Deists, wondering your thoughts on an after-life, and if you believe that God intervenes. Since God could very well be capable of anything, I don’t see why he wouldn’t or couldn’t ‘intervene’ at times. But, I don’t believe in heaven or hell, at least not in the way it’s characterized in the Abrahamic faiths.
God, IF It exists, can not intervene. To do so would be to undermine or spoil the test, if you will, of how we exercise free will. I believe that's the only reason for God making the universe--to spawn self-aware creatures with moral free will. An omnipotent God could do anything else instantly. Instead, God isolates us in a completely natural, rational universe behind a 13 billion year old firewall.
If God exists, it's reasonable to suppose there's an afterlife. But why would God and the "heavenly host" want to have all that eternal pain and tribulation going on. The only judges would be ourselves, ensconced in a judgement seat bathed in the light of Truth, unable to lie to ourselves. (There's a movie out now,
A Girl Like Her, that puts that process up on the big screen in living color, albeit in this life.) Those unable to face Truth of the evil of who or what they were, would have an oblivion button handy. The people who invented hell as a manipulative tool of fear would be among the quickest to push it.
BTW, gender, a necessity for higher reproduction in the natural universe, wouldn't be necessary in a hereafter.

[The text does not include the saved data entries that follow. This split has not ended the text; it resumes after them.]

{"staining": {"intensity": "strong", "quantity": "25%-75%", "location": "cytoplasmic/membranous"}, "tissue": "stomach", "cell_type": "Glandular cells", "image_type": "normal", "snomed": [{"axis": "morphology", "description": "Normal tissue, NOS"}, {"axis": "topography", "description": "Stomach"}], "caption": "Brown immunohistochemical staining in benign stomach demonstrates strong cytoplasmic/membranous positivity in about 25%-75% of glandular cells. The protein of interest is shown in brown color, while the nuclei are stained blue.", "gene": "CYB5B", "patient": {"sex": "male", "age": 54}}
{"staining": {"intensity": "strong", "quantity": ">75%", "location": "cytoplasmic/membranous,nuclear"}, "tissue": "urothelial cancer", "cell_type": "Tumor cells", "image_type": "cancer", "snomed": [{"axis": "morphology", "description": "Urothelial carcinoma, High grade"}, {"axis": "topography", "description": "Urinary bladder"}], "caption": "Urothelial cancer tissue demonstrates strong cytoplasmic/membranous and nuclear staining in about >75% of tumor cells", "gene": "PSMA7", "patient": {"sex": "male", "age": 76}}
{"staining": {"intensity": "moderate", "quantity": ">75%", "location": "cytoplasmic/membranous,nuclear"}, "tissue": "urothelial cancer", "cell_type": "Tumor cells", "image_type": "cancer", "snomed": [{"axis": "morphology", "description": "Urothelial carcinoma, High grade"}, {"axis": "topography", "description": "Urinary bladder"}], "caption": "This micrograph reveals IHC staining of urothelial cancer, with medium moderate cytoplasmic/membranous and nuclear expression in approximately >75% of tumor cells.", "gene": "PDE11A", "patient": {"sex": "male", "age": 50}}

Beyond that I'm unable to speculate since gender and sex are such an important part of living this life, I can't emote anything else. I'll just have to cross that bridge if and when I get there.
I like your tag line, "to thine own self be true". I believe that to do so, you (we) have to know thyself, and know what Truth is. I believe we have to balance selfishness and selflessness under the principle of
enlightened self-interest. I'm number one, but so is everybody else.
This is an interesting post, I wonder why no one has responded yet. I used to be a deist, and for me the line between God intervening and things working out according to God's long-term plan was blurred.
I see the only possible plan for God, long term or otherwise, to have us live in the rational universe and exercise our moral free will. It's a test, and divine intervention would spoil the pudding. The importance of free will can't be over-emphasized. It's the one and only reason we're here, or for the universe being created. It's a profound gift.
If you aren't a deist, what are you now? BTW, no one can claim any certainty about the supernatural, what came "before" the universe, or if there' s anything "through" the space-time gaps in the fabric of the universe. So any reasonable philosophy dealing with the divine would have to be under an overarching agnostic umbrella--ergo my agnostic-deism, and the necessity of agnostic hyphenation for any philosophy concerning the divine.